Early in today’s London session, Pound Sterling retreated from yesterday’s dip. Is there a bearish market perception clouding the Cable as Brexit talks end in limbo?
GBPUSD started today on a bullish note. Hiked to 1.3130 early in the London market before slumping toward 1.3100 after a negative UK retail sales data. The news coming from the ongoing EU summit is not favorable for the BREXIT deal. It seems the summit would end in a no-BREXIT deal scenario as the EU leaders even dropped the plans for a November BREXIT talks. U.K is already looking unsure of a successful deal as talks of an extension of the negotiation has come up in recent days. The UK retail sales data for September released earlier today, dropped to -0.8% m/m against -0.4% m/m expected. GBPUSD might drop further especially if price breaks below 1.3100 handle as a result of continued negative headlines and a rejuvenated Dollar.
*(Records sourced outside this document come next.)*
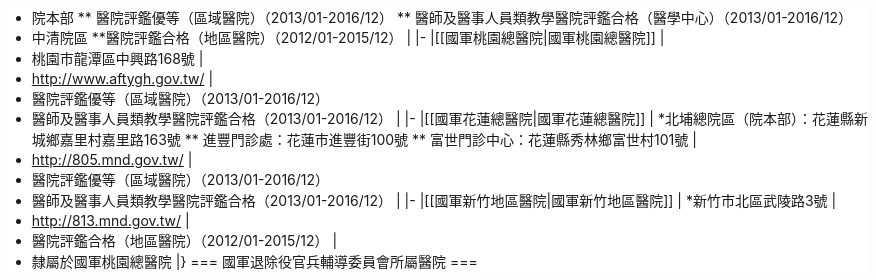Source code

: * 院本部
** 醫院評鑑優等（區域醫院）（2013/01-2016/12）
** 醫師及醫事人員類教學醫院評鑑合格（醫學中心）（2013/01-2016/12）
* 中清院區
**醫院評鑑合格（地區醫院）（2012/01-2015/12）
|
|-
|[[國軍桃園總醫院|國軍桃園總醫院]]
|
* 桃園市龍潭區中興路168號
|
* http://www.aftygh.gov.tw/
|
* 醫院評鑑優等（區域醫院）（2013/01-2016/12）
* 醫師及醫事人員類教學醫院評鑑合格（2013/01-2016/12）
|
|-
|[[國軍花蓮總醫院|國軍花蓮總醫院]]
|
*北埔總院區（院本部）：花蓮縣新城鄉嘉里村嘉里路163號
** 進豐門診處：花蓮市進豐街100號
** 富世門診中心：花蓮縣秀林鄉富世村101號
|
* http://805.mnd.gov.tw/
|
* 醫院評鑑優等（區域醫院）（2013/01-2016/12）
* 醫師及醫事人員類教學醫院評鑑合格（2013/01-2016/12）
|
|-
|[[國軍新竹地區醫院|國軍新竹地區醫院]]
|
*新竹市北區武陵路3號
|
* http://813.mnd.gov.tw/
|
* 醫院評鑑合格（地區醫院）（2012/01-2015/12）
|
* 隸屬於國軍桃園總醫院
|}
=== 國軍退除役官兵輔導委員會所屬醫院 ===
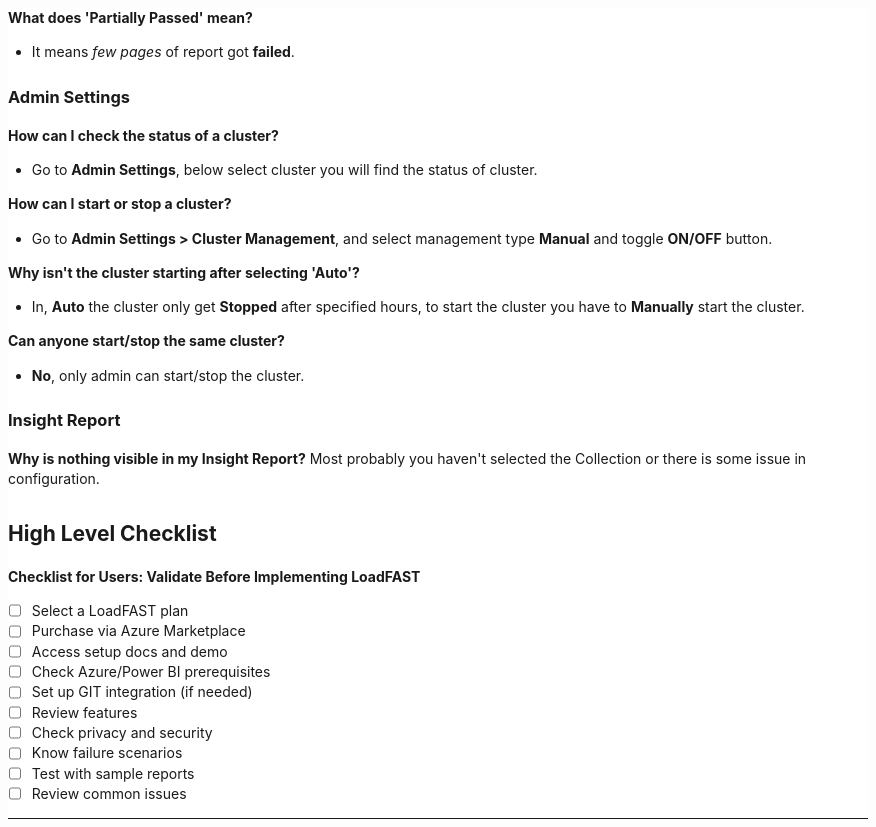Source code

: **What does 'Partially Passed' mean?**
  - It means *few pages* of report got **failed**.

### Admin Settings

**How can I check the status of a cluster?**
  - Go to **Admin Settings**, below select cluster you will find the status of cluster.

**How can I start or stop a cluster?**
   - Go to **Admin Settings > Cluster Management**, and select management type **Manual** and toggle **ON/OFF** button.

**Why isn't the cluster starting after selecting 'Auto'?**
   - In, **Auto** the cluster only get **Stopped** after specified hours, to start the cluster you have to **Manually** start the cluster.

**Can anyone start/stop the same cluster?**
  - **No**, only admin can start/stop the cluster.

### Insight Report

**Why is nothing visible in my Insight Report?**
Most probably you haven't selected the Collection or there is some issue in configuration.



## High Level Checklist

**Checklist for Users: Validate Before Implementing LoadFAST**

- [ ] Select a LoadFAST plan
- [ ] Purchase via Azure Marketplace
- [ ] Access setup docs and demo
- [ ] Check Azure/Power BI prerequisites
- [ ] Set up GIT integration (if needed)
- [ ] Review features
- [ ] Check privacy and security
- [ ] Know failure scenarios
- [ ] Test with sample reports
- [ ] Review common issues

---
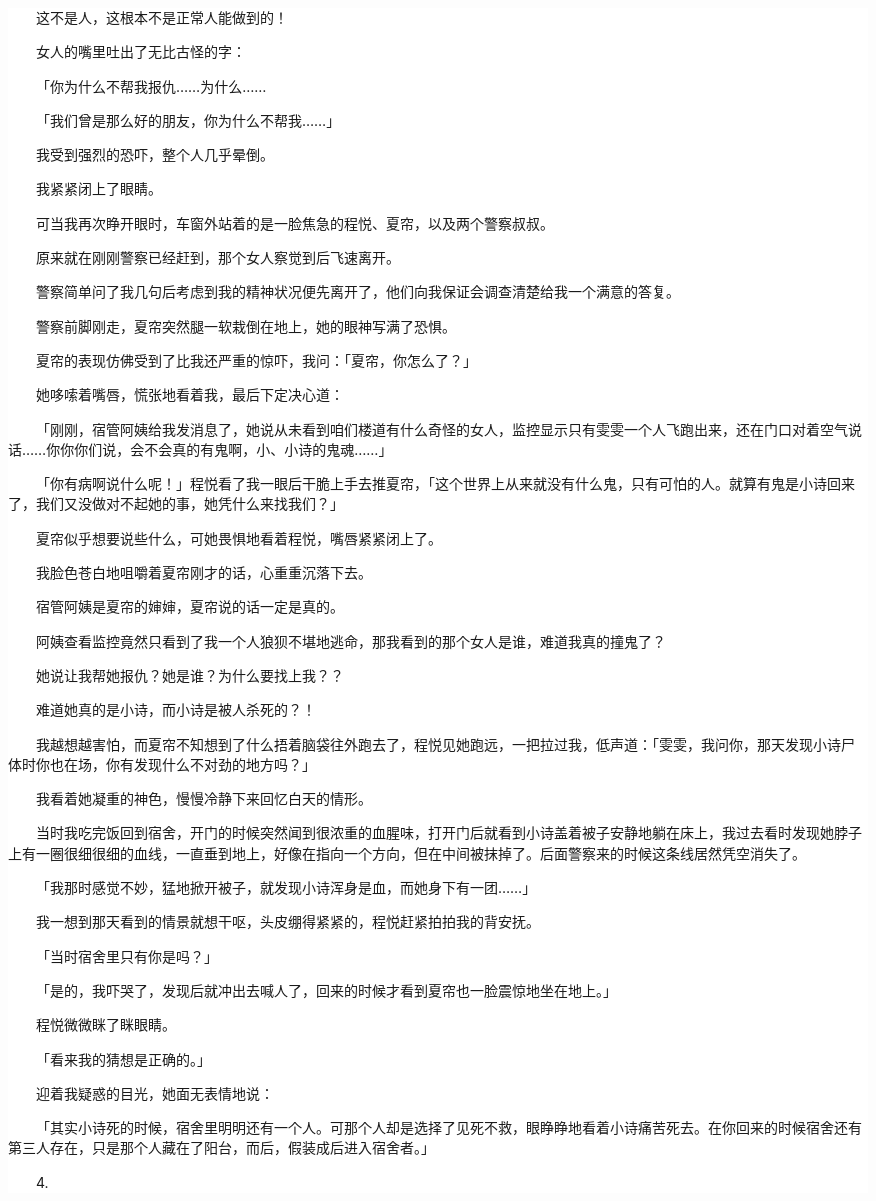 &emsp;&emsp;这不是人，这根本不是正常人能做到的！  
  
&emsp;&emsp;女人的嘴里吐出了无比古怪的字：  
  
&emsp;&emsp;「你为什么不帮我报仇……为什么……  
  
&emsp;&emsp;「我们曾是那么好的朋友，你为什么不帮我……」  
  
&emsp;&emsp;我受到强烈的恐吓，整个人几乎晕倒。  
  
&emsp;&emsp;我紧紧闭上了眼睛。  
  
&emsp;&emsp;可当我再次睁开眼时，车窗外站着的是一脸焦急的程悦、夏帘，以及两个警察叔叔。  
  
&emsp;&emsp;原来就在刚刚警察已经赶到，那个女人察觉到后飞速离开。  
  
&emsp;&emsp;警察简单问了我几句后考虑到我的精神状况便先离开了，他们向我保证会调查清楚给我一个满意的答复。  
  
&emsp;&emsp;警察前脚刚走，夏帘突然腿一软栽倒在地上，她的眼神写满了恐惧。  
  
&emsp;&emsp;夏帘的表现仿佛受到了比我还严重的惊吓，我问：「夏帘，你怎么了？」  
  
&emsp;&emsp;她哆嗦着嘴唇，慌张地看着我，最后下定决心道：  
  
&emsp;&emsp;「刚刚，宿管阿姨给我发消息了，她说从未看到咱们楼道有什么奇怪的女人，监控显示只有雯雯一个人飞跑出来，还在门口对着空气说话……你你你们说，会不会真的有鬼啊，小、小诗的鬼魂……」  
  
&emsp;&emsp;「你有病啊说什么呢！」程悦看了我一眼后干脆上手去推夏帘，「这个世界上从来就没有什么鬼，只有可怕的人。就算有鬼是小诗回来了，我们又没做对不起她的事，她凭什么来找我们？」  
  
&emsp;&emsp;夏帘似乎想要说些什么，可她畏惧地看着程悦，嘴唇紧紧闭上了。  
  
&emsp;&emsp;我脸色苍白地咀嚼着夏帘刚才的话，心重重沉落下去。  
  
&emsp;&emsp;宿管阿姨是夏帘的婶婶，夏帘说的话一定是真的。  
  
&emsp;&emsp;阿姨查看监控竟然只看到了我一个人狼狈不堪地逃命，那我看到的那个女人是谁，难道我真的撞鬼了？  
  
&emsp;&emsp;她说让我帮她报仇？她是谁？为什么要找上我？？  
  
&emsp;&emsp;难道她真的是小诗，而小诗是被人杀死的？！  
  
&emsp;&emsp;我越想越害怕，而夏帘不知想到了什么捂着脑袋往外跑去了，程悦见她跑远，一把拉过我，低声道：「雯雯，我问你，那天发现小诗尸体时你也在场，你有发现什么不对劲的地方吗？」  
  
&emsp;&emsp;我看着她凝重的神色，慢慢冷静下来回忆白天的情形。  
  
&emsp;&emsp;当时我吃完饭回到宿舍，开门的时候突然闻到很浓重的血腥味，打开门后就看到小诗盖着被子安静地躺在床上，我过去看时发现她脖子上有一圈很细很细的血线，一直垂到地上，好像在指向一个方向，但在中间被抹掉了。后面警察来的时候这条线居然凭空消失了。  
  
&emsp;&emsp;「我那时感觉不妙，猛地掀开被子，就发现小诗浑身是血，而她身下有一团……」  
  
&emsp;&emsp;我一想到那天看到的情景就想干呕，头皮绷得紧紧的，程悦赶紧拍拍我的背安抚。  
  
&emsp;&emsp;「当时宿舍里只有你是吗？」  
  
&emsp;&emsp;「是的，我吓哭了，发现后就冲出去喊人了，回来的时候才看到夏帘也一脸震惊地坐在地上。」  
  
&emsp;&emsp;程悦微微眯了眯眼睛。  
  
&emsp;&emsp;「看来我的猜想是正确的。」  
  
&emsp;&emsp;迎着我疑惑的目光，她面无表情地说：  
  
&emsp;&emsp;「其实小诗死的时候，宿舍里明明还有一个人。可那个人却是选择了见死不救，眼睁睁地看着小诗痛苦死去。在你回来的时候宿舍还有第三人存在，只是那个人藏在了阳台，而后，假装成后进入宿舍者。」  
  
&emsp;&emsp;4.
GBPUSD Technical Overview and Important Price Levels
The rally from 1.292 to 1.326 looks corrective as previously shown. Prior to 1.292-1.326 corrective surge, a well established bearish trend since the early period of the year, is ongoing. From 1.326, we might see a bearish impulse wave as a sub-wave of a bigger bearish scenario. To continue the bearish move, price is expected to break below 1.3080-1-31 support zone. Below 1.3080-1.31, 1.292 is the next significant support level. A break below 1.292 would see price at 1.28. An alternative outlook is price dropping to 1.3050 to complete a correction from 1.326-1.3050. If this happens, it’s right to say that the rally from 1.292 will end up being a double zigzag pattern with a bullish move 1.34.